Atlanta, Ga.-based Vertera developed the Cohere and Coalesce implants using porous version of the material polyetheretherketone, or PEEK. San diego-based NuVasive said the buyout makes it the only company to offer spinal implants made of PEEK and titanium.
“With the addition of porous PEEK technology, NuVasive takes the next step in building out its advanced materials science technology focused on delivering the highest level of scientifically driven properties for best spinal fusion rates, including porosity, visualization, surface and structure.

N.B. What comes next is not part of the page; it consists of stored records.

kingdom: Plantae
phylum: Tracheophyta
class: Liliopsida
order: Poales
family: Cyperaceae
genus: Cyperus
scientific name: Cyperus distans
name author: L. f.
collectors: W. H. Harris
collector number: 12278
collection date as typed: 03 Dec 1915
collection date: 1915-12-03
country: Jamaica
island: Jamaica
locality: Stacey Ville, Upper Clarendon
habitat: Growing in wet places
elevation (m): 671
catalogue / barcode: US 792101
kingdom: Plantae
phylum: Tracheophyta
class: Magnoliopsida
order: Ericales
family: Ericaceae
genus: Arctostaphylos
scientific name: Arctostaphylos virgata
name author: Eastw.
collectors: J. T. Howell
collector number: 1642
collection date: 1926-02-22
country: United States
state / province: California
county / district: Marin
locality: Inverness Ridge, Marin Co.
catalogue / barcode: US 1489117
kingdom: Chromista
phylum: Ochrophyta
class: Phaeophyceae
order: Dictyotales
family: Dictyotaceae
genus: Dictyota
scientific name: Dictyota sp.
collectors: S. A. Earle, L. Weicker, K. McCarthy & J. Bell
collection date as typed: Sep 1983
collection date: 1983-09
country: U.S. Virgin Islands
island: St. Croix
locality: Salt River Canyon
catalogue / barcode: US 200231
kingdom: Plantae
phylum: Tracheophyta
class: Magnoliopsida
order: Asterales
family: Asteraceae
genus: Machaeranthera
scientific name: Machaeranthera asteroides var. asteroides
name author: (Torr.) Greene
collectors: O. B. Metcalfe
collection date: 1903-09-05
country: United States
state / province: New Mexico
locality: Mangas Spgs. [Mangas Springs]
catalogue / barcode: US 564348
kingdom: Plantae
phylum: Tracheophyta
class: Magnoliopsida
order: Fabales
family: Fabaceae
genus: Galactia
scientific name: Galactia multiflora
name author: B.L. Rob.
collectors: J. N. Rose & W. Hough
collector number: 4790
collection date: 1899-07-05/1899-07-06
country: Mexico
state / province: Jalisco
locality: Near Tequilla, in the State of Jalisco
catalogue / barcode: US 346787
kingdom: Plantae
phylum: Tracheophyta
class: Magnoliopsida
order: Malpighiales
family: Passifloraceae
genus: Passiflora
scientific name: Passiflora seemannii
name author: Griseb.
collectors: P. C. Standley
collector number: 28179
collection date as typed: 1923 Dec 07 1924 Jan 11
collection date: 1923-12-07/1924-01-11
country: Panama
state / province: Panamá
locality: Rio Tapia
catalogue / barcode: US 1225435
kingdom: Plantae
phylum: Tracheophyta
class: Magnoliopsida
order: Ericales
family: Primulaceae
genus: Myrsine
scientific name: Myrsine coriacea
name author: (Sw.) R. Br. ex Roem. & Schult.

This in turn helps to create more predictable, improved outcomes for patients undergoing spine surgery,” chairman & CEO Gregory Lucier said in prepared remarks. “Our go-to-market plans include adding Vertera Spine’s FDA-cleared products to NuVasive’s commercial offerings, as well as applying the porous PEEK technology to our innovation roadmap as we further build out our pipeline of highly differentiated products to increase our market penetration.”
“Vertera Spine is excited to join NuVasive to further proliferate our game-changing material technology, as they bring to bear the industry’s leading product innovation capability as well as the scale and resources necessary to realize our full potential. Since founding the company in 2013, our goal has been to help reach more surgeon customers and their patients with this disruptive technology. Together, we will now be able to better serve the market and change the lives of patients around the world,” added Vertera CEO Chris Lee.
“The development of porous PEEK was a breakthrough discovery based on nearly ten years of scientific research. The end result of this fundamental materials work was the first load bearing porous polymer scaffold used in the human body that is both high-strength and finely tuned to promote bony attachment,” Ken Gall, chairman of Duke University’s mechanical engineering & materials dept., said in a press release.
Vertera won 510(k) clearance from the FDA for the Coalesce implant in July, a month after raising a $3 million funding round. The FDA cleared the Cohere device in October 2015.